O pior disso tudo que nem os políticos, nem grande parte da comunidade científica e mesmo da população se dá conta dessa perigosa realidade. Ela é tergiversada ou ocultada, pois é demasiadamente anti-sistémica. Obrigar-nos-ia a mudar, coisa que poucos almejam. Bem dizia Antonio Donato Nobre num estudo recentíssimo (2014) sobre O futuro climático da Amazónia: ”A agricultura consciente, se soubesse o que a comunidade científica sabe, (as grande secas que virão) estaria na rua, com cartazes, exigindo do governo protecção das florestas e plantando árvores nas suas propriedades”.

Falta-nos um sonho maior que galvanize as pessoas para salvar a vida no Planeta e garantir o futuro da espécie humana. Morrem as ideologias. Envelhecem as filosofias. Mas os grandes sonhos permanecem. São eles que nos guiam através de novas visões e nos estimulam para gestar novas relações sociais, para com a natureza e a Mãe Terra.

Agora entendemos a pertinência das palavras do cacique pele-vermelha de Seattle ao governador Stevens, do Estado de Washington em 1856, quando este forçou a venda das terras indígenas aos colonizadores europeus. O cacique não entendia por quê se pretendia comprar a terra. Pode-se comprar ou vender a aragem, o verde das plantas, a limpidez da água cristalina e o esplendor das paisagens? Para ele, tudo isso é terra e não o solo como meio de produção.

Neste contexto reflecte que os peles-vermelhas compreenderiam o porquê e a civilização dos brancos “se conhecessem os sonhos do homem branco, se soubessem quais as esperanças que esse transmite a seus filhos e filhas nas longas noites de inverno, e quais as visões de futuro que oferece para o dia de amanhã”.
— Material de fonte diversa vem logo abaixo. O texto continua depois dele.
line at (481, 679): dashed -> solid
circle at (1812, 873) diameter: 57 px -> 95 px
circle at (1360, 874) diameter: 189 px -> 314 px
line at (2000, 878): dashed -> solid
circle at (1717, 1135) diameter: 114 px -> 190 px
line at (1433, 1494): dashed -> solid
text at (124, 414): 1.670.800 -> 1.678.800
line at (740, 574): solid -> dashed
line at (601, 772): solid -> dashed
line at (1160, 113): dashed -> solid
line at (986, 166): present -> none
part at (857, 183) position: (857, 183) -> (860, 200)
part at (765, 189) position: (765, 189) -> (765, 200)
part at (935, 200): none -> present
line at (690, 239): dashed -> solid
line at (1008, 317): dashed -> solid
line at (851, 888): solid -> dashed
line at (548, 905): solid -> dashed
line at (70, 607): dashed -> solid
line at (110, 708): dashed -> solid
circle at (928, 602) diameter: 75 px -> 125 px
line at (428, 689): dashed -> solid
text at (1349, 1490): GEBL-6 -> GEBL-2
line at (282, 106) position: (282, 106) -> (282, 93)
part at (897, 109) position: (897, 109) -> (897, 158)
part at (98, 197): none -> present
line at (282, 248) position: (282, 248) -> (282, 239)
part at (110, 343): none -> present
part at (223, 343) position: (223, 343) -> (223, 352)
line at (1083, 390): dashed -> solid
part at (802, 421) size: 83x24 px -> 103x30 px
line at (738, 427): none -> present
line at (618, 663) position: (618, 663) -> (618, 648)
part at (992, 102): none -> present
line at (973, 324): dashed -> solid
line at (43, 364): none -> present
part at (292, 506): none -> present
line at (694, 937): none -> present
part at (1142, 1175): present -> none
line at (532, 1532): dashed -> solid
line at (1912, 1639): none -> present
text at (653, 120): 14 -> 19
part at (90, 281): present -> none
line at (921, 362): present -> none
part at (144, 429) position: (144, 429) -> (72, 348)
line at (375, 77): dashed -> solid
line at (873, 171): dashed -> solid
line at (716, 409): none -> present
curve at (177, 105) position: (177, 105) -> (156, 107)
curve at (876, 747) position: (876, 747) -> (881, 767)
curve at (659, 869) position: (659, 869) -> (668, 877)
Qual é o sonho dominante de nosso paradigma civilizatório que colocou o mercado e a mercadoria como o eixo estruturador de toda a vida social? É a posse de bens materiais, a acumulação financeira maior possível e o desfrute mais intenso que pudermos de tudo o que a natureza e a cultura nos podem oferecer até à saciedade. É o triunfo do materialismo refinado que coopta até o espiritual, feito mercadoria com a enganosa literatura de auto-ajuda, cheia de mil fórmulas para sermos felizes, construída com cacos de psicologia, de nova cosmologia, de religião oriental, de mensagens cristãs e de esoterismo. É o engano para criar a ilusão da felicidade fácil.

Mesmo assim, por todas as partes surgem grupos portadores de nova reverência para com a Terra, inauguram comportamentos alternativos, elaboram novos sonhos de um acordo de amizade com a natureza e crêem que o caos presente não é só caótico, mas generativo de um novo paradigma de civilização, que eu chamaria de civilização de re-ligação, sintonizada com a lei mais fundamental da vida e do universo, que é a panrelacionalidade, a sinergia e a complementaridade.

Então teríamos feito a grande travessia para o realmente humano, amigo da vida e aberto ao Mistério de todas as coisas. Ou mudamos ou seguiremos um triste caminho sem retorno.